Action item:
Search the material below for "light" and copy every line where it occurs.

Dataset excerpts:
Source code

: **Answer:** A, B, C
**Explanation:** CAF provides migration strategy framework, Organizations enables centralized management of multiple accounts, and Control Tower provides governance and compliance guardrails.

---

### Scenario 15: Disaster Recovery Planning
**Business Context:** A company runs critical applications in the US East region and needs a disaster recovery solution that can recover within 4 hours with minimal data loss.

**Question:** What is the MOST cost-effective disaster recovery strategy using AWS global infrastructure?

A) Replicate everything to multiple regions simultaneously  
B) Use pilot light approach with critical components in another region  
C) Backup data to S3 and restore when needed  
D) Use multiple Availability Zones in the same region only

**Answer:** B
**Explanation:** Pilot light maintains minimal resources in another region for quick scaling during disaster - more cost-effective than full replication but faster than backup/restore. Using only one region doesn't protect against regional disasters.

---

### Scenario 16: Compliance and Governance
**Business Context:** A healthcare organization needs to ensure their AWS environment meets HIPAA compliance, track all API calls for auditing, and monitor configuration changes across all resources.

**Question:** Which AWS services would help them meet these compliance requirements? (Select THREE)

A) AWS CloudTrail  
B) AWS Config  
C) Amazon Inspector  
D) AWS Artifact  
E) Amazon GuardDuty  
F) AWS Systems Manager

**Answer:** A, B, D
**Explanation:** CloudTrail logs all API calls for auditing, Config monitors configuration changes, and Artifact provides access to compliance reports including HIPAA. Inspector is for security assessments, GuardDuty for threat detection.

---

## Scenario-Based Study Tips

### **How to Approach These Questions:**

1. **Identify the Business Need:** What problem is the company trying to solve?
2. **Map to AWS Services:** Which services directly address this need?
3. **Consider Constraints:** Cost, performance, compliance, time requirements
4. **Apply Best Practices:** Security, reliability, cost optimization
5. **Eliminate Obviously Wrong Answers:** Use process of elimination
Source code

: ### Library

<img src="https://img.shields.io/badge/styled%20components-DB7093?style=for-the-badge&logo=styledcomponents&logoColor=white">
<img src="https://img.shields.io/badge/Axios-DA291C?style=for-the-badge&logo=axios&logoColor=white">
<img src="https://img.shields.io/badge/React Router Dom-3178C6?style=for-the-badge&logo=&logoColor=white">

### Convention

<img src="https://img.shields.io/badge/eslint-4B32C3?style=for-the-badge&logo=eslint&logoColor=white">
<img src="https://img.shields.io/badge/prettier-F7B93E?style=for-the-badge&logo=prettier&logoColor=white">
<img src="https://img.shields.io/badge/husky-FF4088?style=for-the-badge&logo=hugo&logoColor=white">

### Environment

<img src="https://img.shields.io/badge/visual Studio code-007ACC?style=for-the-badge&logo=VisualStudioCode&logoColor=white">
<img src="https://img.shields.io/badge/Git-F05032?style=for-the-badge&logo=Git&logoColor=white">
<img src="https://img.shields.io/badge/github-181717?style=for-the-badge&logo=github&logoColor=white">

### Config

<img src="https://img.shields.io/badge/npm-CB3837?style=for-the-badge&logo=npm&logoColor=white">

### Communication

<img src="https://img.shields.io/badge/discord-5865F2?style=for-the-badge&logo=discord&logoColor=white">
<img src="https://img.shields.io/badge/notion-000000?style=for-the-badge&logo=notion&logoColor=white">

Exercise response:
B) Use pilot light approach with critical components in another region  
**Explanation:** Pilot light maintains minimal resources in another region for quick scaling during disaster - more cost-effective than full replication but faster than backup/restore. Using only one region doesn't protect against regional disasters.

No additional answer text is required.